## WHAT YOU WILL DO:
Tally how many lines in the entries below contain the string "standards" and reply with the number alone.

Stored data entries:
__________

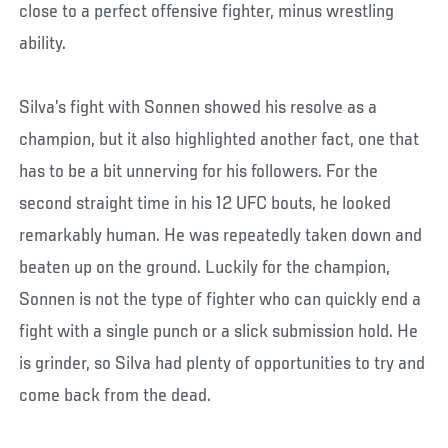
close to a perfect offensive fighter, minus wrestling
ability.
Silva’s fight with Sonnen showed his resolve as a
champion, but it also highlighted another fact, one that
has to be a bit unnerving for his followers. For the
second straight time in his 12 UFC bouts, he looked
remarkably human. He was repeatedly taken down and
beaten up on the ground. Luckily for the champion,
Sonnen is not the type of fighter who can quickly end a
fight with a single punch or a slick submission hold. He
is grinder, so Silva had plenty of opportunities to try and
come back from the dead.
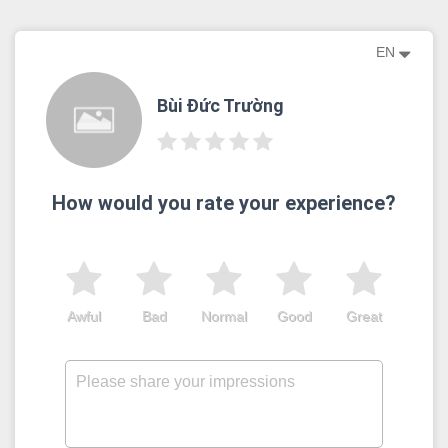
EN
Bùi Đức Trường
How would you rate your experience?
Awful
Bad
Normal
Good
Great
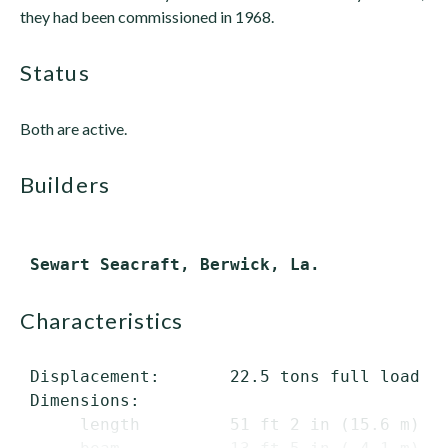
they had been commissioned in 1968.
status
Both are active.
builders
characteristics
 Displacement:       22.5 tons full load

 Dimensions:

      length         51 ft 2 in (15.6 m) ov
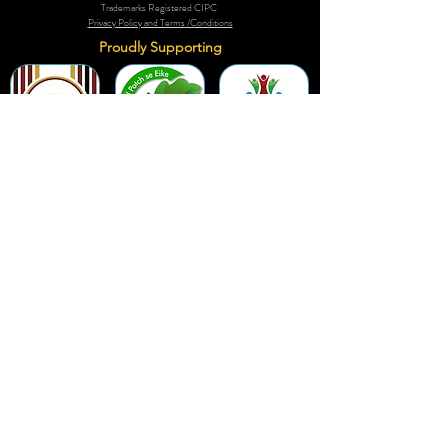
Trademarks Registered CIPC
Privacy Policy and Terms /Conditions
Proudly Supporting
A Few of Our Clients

__________

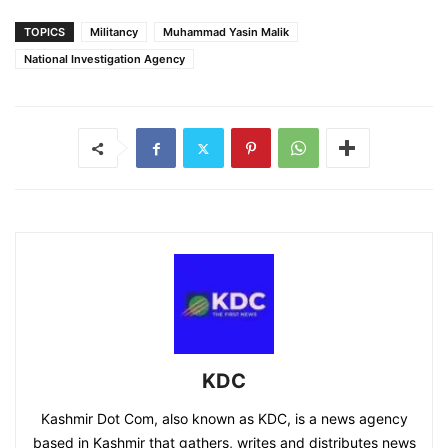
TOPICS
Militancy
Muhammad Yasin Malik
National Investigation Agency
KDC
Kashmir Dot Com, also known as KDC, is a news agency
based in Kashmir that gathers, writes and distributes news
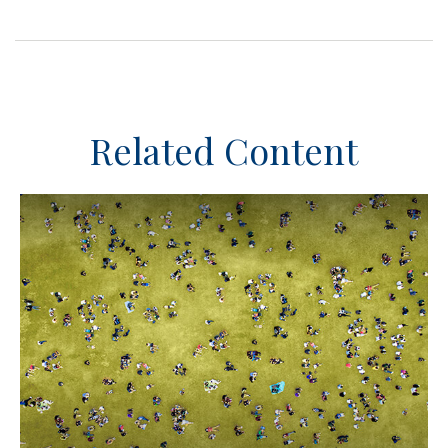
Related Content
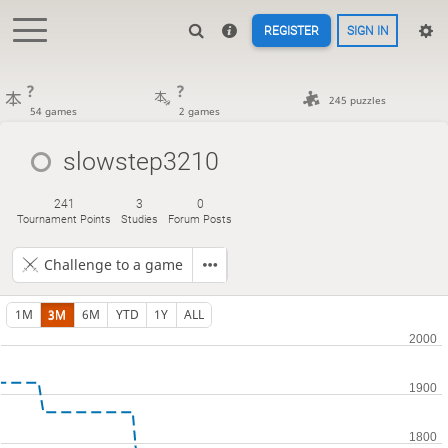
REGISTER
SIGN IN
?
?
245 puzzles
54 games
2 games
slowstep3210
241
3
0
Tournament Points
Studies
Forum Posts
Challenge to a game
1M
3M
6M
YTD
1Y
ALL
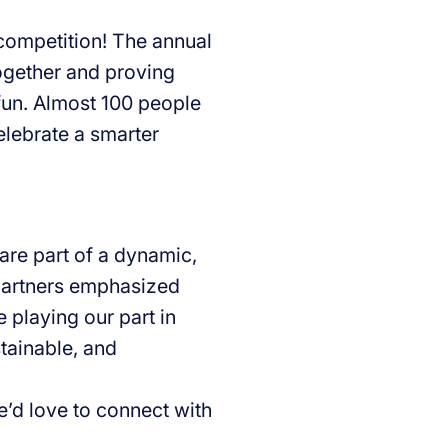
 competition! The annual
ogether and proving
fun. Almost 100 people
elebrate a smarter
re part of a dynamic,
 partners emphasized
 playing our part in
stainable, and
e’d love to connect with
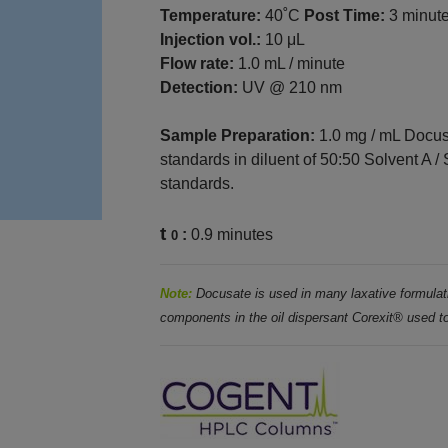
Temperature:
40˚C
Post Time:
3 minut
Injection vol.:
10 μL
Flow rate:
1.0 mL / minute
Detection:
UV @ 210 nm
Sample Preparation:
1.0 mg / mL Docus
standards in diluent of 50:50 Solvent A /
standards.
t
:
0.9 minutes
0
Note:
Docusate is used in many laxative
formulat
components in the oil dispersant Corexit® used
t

__________

## TASK ANSWER:
2